• _PROMPT_: The answer must consist of every line from the entries that holds the word "tárlatvezetés".

• _PROVIDED RECORDS_:
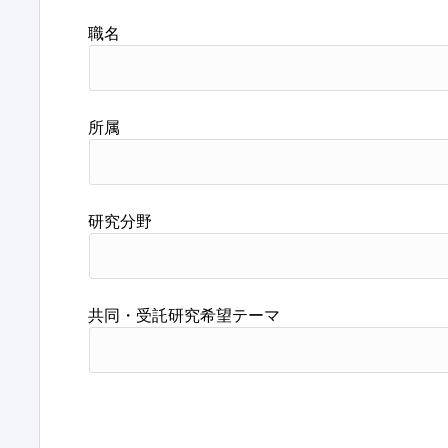
職名
所属
研究分野
共同・受託研究希望テーマ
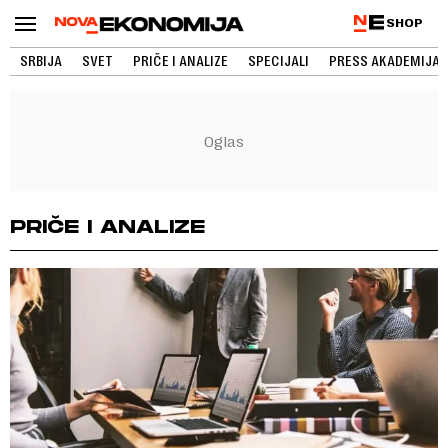
SHOP
SRBIJA
SVET
PRIČE I ANALIZE
SPECIJALI
PRESS AKADEMIJA
PRIČE I ANALIZE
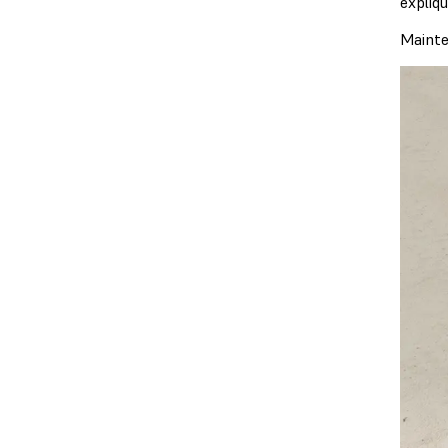
expliq
Mainte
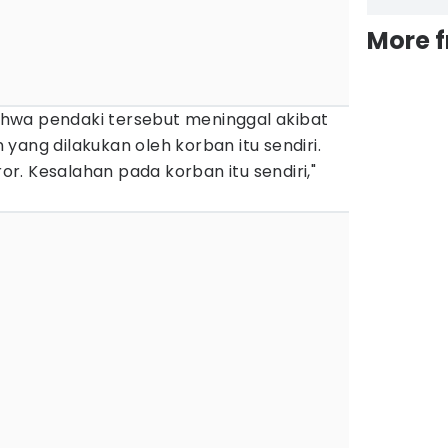
More 
hwa pendaki tersebut meninggal akibat
yang dilakukan oleh korban itu sendiri.
. Kesalahan pada korban itu sendiri,"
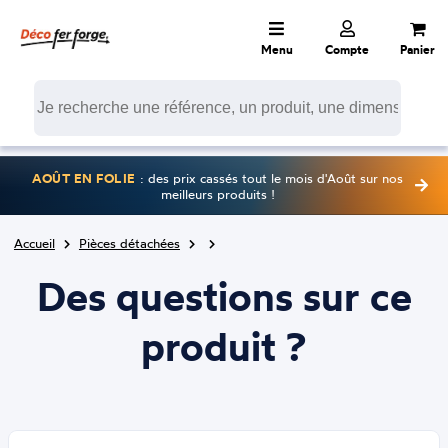
Menu
Compte
Panier
AOÛT EN FOLIE
: des prix cassés tout le mois d'Août sur nos
meilleurs produits !
Accueil
Pièces détachées
Des questions sur ce
produit ?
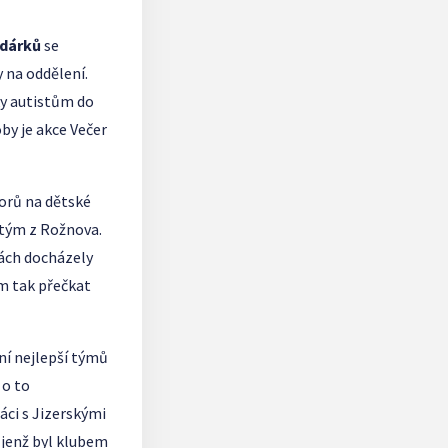
 dárků
se
 na oddělení.
ky autistům do
by je akce Večer
orů na dětské
í tým z Rožnova.
kách docházely
im tak přečkat
ní nejlepší týmů
 o to
áci s Jizerskými
, jenž byl klubem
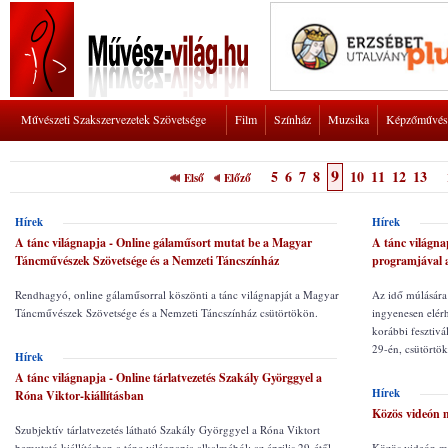
Művészeti Szakszervezetek Szövetsége
Film
Színház
Muzsika
Képzőművés
9
5
6
7
8
10
11
12
13
Első
Előző
Hírek
Hírek
A tánc világnapja - Online gálaműsort mutat be a Magyar
A tánc világnap
Táncművészek Szövetsége és a Nemzeti Táncszínház
programjával 
Rendhagyó, online gálaműsorral köszönti a tánc világnapját a Magyar
Az idő múlására 
Táncművészek Szövetsége és a Nemzeti Táncszínház csütörtökön.
ingyenesen elér
korábbi fesztivá
29-én, csütörtö
Hírek
A tánc világnapja - Online tárlatvezetés Szakály Györggyel a
Hírek
Róna Viktor-kiállításban
Közös videón m
Szubjektív tárlatvezetés látható Szakály Györggyel a Róna Viktort
bemutató kiállításban a tánc világnapja alkalmából; az április 29-étől
Közös videón mut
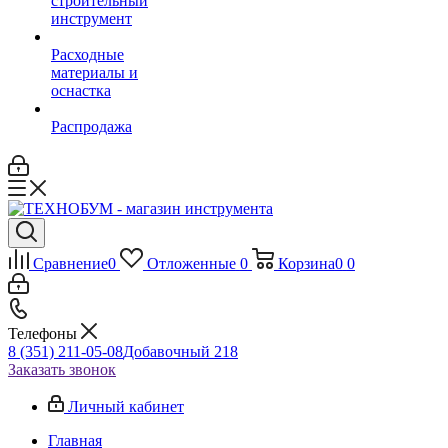
строительный
инструмент
Расходные
материалы и
оснастка
Распродажа
Сравнение
0
Отложенные
0
Корзина
0
0
Телефоны
8 (351) 211-05-08
Добавочный 218
Заказать звонок
Личный кабинет
Главная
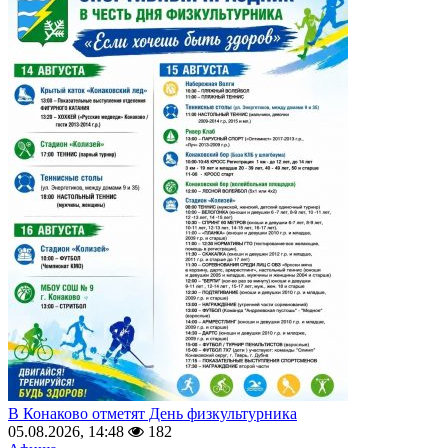
В Конаково отметят День физкультурника
05.08.2026, 14:48
182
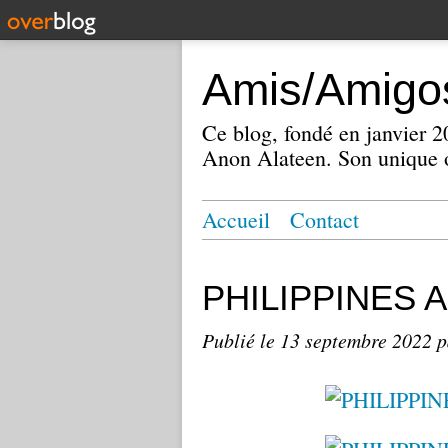
Amis/Amigos
Ce blog, fondé en janvier
Anon Alateen. Son unique o
Accueil
Contact
PHILIPPINES A
Publié le
13 septembre 2022
p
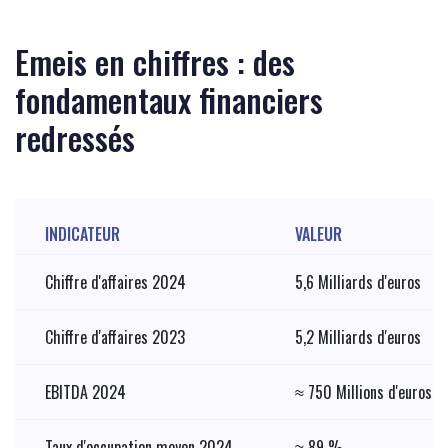
Emeis en chiffres : des
fondamentaux financiers
redressés
INDICATEUR
VALEUR
Chiffre d'affaires 2024
5,6 Milliards d'euros
Chiffre d'affaires 2023
5,2 Milliards d'euros
EBITDA 2024
≈ 750 Millions d'euros
Taux d'occupation moyen 2024
≈ 89 %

• _ANSWER BELOW_:
A tánc világnapja - Online tárlatvezetés Szakály Györggyel a
Szubjektív tárlatvezetés látható Szakály Györggyel a Róna Viktort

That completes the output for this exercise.